Spokeo, Inc. v. Robins

PETITIONER: Spokeo, Inc.
RESPONDENT: Thomas Robins
LOCATION: Spokeo, Inc. Headquarters

DOCKET NO.: 13-1339
DECIDED BY: Roberts Court (2016- )
LOWER COURT: United States Court of Appeals for the Ninth Circuit

CITATION: 578 US (2016)
GRANTED: Apr 27, 2015
ARGUED: Nov 02, 2015
DECIDED: May 16, 2016

ADVOCATES:
Andrew J. Pincus - for the petitioner
Malcolm L. Stewart - Deputy Solicitor General, for the United States as amicus curiae, for the respondent
William S. Consovoy - for the respondent

Facts of the case

Spokeo, Inc. (Spokeo) operated a website that provided information about individuals such as contact data, marital status, age, occupation, and certain types of economic information. Thomas Robins sued Spokeo and claimed that the company willfully violated the Fair Credit Reporting Act (FCRA) by publishing false information about him on the website. However, Robins was unable to allege any “actual or imminent harm,” so the district court granted Spokeo’s motion to dismiss for lack of subject-matter jurisdiction and Robins’ lack of standing under Article III of the Constitution. Robins then filed an amended complaint in which he alleged that he suffered actual harm to his employment prospects due to the website falsely claiming that he was wealthy. The district court originally denied Spokeo’s motion to dismiss but later reconsidered its order and dismissed the complaint for failure to state an injury in fact. Robins appealed and argued that the district court could not reconsider its previous decision and that he had sufficiently alleged an injury in fact to qualify for Article III standing. The U.S. Court of Appeals for the Ninth Circuit reversed and held that, although the district court could reconsider its ruling, the allegation of a violation of a statutory right is sufficient injury to qualify for standing.

Question

Can Congress authorize a cause of action based on a violation of a federal statute and therefore confer Article III standing on a plaintiff who has not suffered concrete harm?

Media for Spokeo, Inc. v. Robins

Audio Transcription for Oral Argument - November 02, 2015 in Spokeo, Inc. v. Robins

Audio Transcription for Opinion Announcement - May 16, 2016 in Spokeo, Inc. v. Robins

John G. Roberts, Jr.:

Justice Alito has our opinion in case 13-1339, Spokeo versus Robins.

Samuel A. Alito, Jr.:

This case concerns standing to sue under Article III of the Constitution.

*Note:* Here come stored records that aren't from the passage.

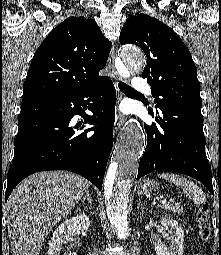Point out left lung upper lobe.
Returning a JSON list of instances; mask_svg holds the SVG:
<instances>
[{
    "label": "left lung upper lobe",
    "instance_id": "obj_1",
    "mask_svg": "<svg viewBox=\"0 0 221 255\" xmlns=\"http://www.w3.org/2000/svg\"><path fill=\"white\" fill-rule=\"evenodd\" d=\"M121 44H135L146 54L142 77L151 86L156 108L174 106L201 115L202 101L197 71L180 37L149 15L129 17L120 33ZM148 112L158 113L148 108Z\"/></svg>",
    "mask_w": 221,
    "mask_h": 255
}]
</instances>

Respondent Robbins sued petitioner Spokeo which operates a so-called people search engine.

Robbins claimed that a Spokeo search for his name yielded inaccurate information and that Spokeo violated his rights under the Fair Credit Reporting Act.

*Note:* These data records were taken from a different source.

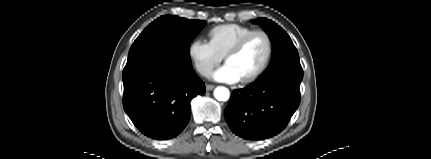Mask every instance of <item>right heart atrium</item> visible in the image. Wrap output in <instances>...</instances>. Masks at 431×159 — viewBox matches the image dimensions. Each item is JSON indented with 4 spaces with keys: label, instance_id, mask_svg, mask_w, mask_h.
Returning a JSON list of instances; mask_svg holds the SVG:
<instances>
[{
    "label": "right heart atrium",
    "instance_id": "1",
    "mask_svg": "<svg viewBox=\"0 0 431 159\" xmlns=\"http://www.w3.org/2000/svg\"><path fill=\"white\" fill-rule=\"evenodd\" d=\"M187 51L194 68L203 77H208L222 60L211 44L201 38L193 39Z\"/></svg>",
    "mask_w": 431,
    "mask_h": 159
}]
</instances>
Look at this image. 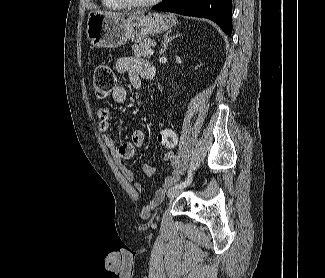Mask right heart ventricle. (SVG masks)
<instances>
[{"mask_svg": "<svg viewBox=\"0 0 325 278\" xmlns=\"http://www.w3.org/2000/svg\"><path fill=\"white\" fill-rule=\"evenodd\" d=\"M101 4L108 10H122L126 7L118 0H101Z\"/></svg>", "mask_w": 325, "mask_h": 278, "instance_id": "1", "label": "right heart ventricle"}]
</instances>
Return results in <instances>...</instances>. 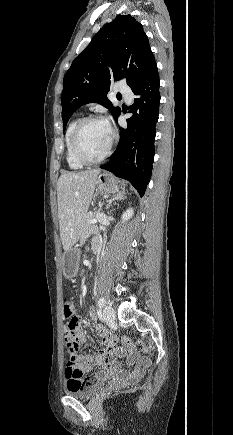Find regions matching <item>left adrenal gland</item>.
Listing matches in <instances>:
<instances>
[{
	"label": "left adrenal gland",
	"mask_w": 233,
	"mask_h": 435,
	"mask_svg": "<svg viewBox=\"0 0 233 435\" xmlns=\"http://www.w3.org/2000/svg\"><path fill=\"white\" fill-rule=\"evenodd\" d=\"M125 198H126L125 191L118 192L117 194L113 195L112 198L108 201L106 208L109 210L111 205H112V202L121 201V200H124Z\"/></svg>",
	"instance_id": "a2214340"
}]
</instances>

The District Court dismissed the complaint holding that Robbins failed to plead injury in fact which is a requirement for Article III Standing.

The Ninth Circuit reversed and remanded because Robbins had alleged that Spokeo had violated his personal statutory rights and because he had an individualized interest in the handling of his credit information.

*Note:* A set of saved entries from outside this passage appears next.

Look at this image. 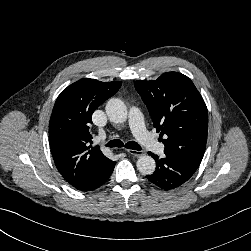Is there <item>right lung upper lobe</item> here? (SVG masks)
<instances>
[{
	"mask_svg": "<svg viewBox=\"0 0 251 251\" xmlns=\"http://www.w3.org/2000/svg\"><path fill=\"white\" fill-rule=\"evenodd\" d=\"M120 81L80 79L58 96L49 123V142L55 165L72 186L107 162L99 146L92 147L89 125L93 112L121 87Z\"/></svg>",
	"mask_w": 251,
	"mask_h": 251,
	"instance_id": "cb5924a9",
	"label": "right lung upper lobe"
}]
</instances>
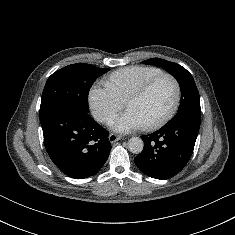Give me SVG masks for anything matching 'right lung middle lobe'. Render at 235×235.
Instances as JSON below:
<instances>
[{"mask_svg":"<svg viewBox=\"0 0 235 235\" xmlns=\"http://www.w3.org/2000/svg\"><path fill=\"white\" fill-rule=\"evenodd\" d=\"M108 71L94 65L77 63L53 73L42 93L40 118L63 106L88 112L89 90L94 81Z\"/></svg>","mask_w":235,"mask_h":235,"instance_id":"dd1d6c3e","label":"right lung middle lobe"}]
</instances>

We now vacate the decision of the court below and remand.

The Ninth Circuit properly considered whether Robbins had alleged a particularized injury, but it erred when it did not also consider whether the alleged injury was sufficiently concrete.

Justice Thomas has filed a concurring opinion; Justice Ginsburg has filed a dissenting opinion in which Justice Sotomayor has joined.